Intanto la vicenda di B. A. è rimbalzata sui quotidiani. Alcuni parlamentari di Sel hanno presentato un’interrogazione al ministro dell’Interno, e il presidente della Commissione del Senato per la tutela e la promozione dei diritti umani, Luigi Manconi, ha sollecitato la Prefettura di Bari. Lo stesso Manconi a febbraio aveva presentato un’interrogazione al Ministro dell’interno sul Cie. Un’altra interrogazione, presentata dalla deputata di Sel Pannarale Annalisa, chiedeva di fare luce sul decesso di un cittadino cittadino egiziano di 25 anni.

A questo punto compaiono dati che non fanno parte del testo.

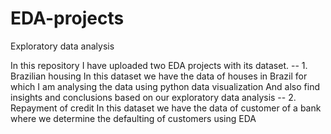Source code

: # EDA-projects
Exploratory data analysis

In this repository I have uploaded two EDA projects with its dataset.
-- 1. Brazilian housing
      In this dataset we have the data of houses in Brazil for which I am analysing the data using python data visualization
      And also find insights and conclusions based on our exploratory data analysis
-- 2. Repayment of credit
      In this dataset we have the data of customer of a bank where we determine the defaulting of customers using EDA
      
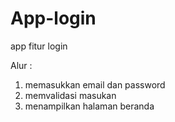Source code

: # App-login
app fitur login

Alur : 
1. memasukkan email dan password
2. memvalidasi masukan
3. menampilkan halaman beranda
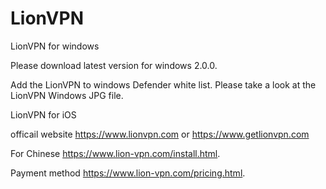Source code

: # LionVPN
LionVPN for windows

Please download latest version for windows 2.0.0.

Add the LionVPN to windows Defender white list. Please take a look at the LionVPN Windows JPG file.



LionVPN for iOS

officail website https://www.lionvpn.com or https://www.getlionvpn.com


For Chinese https://www.lion-vpn.com/install.html.

Payment method https://www.lion-vpn.com/pricing.html.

Sul Cie di Palese si è inoltre espresso il Tribunale di Bari, in risposta a una class action avanzata dall’associazione Class Action Procedimentale, ordinandone la ristrutturazione immediata per garantire “standard dignitosi di vivibilità”. Una sentenza che non è mai stata rispettata, come denunciato anche da Medici per i Diritti Umani, che già nel 2012 aveva “messo in luce le critiche condizioni strutturali e ambientali in cui versava il centro”.
Nonostante tutti gli interventi e gli appelli lanciati dalle associazioni antirazziste, il Cie di Bari Palese continua a esistere, e a nuocere a molte persone. Anche se hanno passato tutta la propria vita in Italia, anche, incredibilmente, se nate in Italia (qui la storia di Emra Gazi, nato in Italia e detenuto nel Cie di Bari prima di essere liberato per le condizioni psico-fisiche in cui lo aveva ridotto la detenzione).
La Commissione straordinaria per la tutela e la promozione dei diritti umani del Senato ha definito il sistema Cie “un impianto intimidatorio” che lo stato mantiene in chiave “puramente simbolica”. E che ricade pesantemente sulla vita delle persone. “Quando il Governo ammetterà che questo sistema è inutile e fallimentare e deciderà di attuare le misure alternative alla detenzione amministrativa?” chiedeva lo scorso febbraio la campagna LasciateCIEntrare.
La domanda rimane la stessa, insieme ad altre: quante altre persone dovranno subire condizioni di vita indegne e imposte, prima di vedere riconosciuti – forse – i propri diritti? Per una persona che riesce a uscire da questo calvario, quante altre lo vivono in silenzio e nell’indifferenza dell’intera società?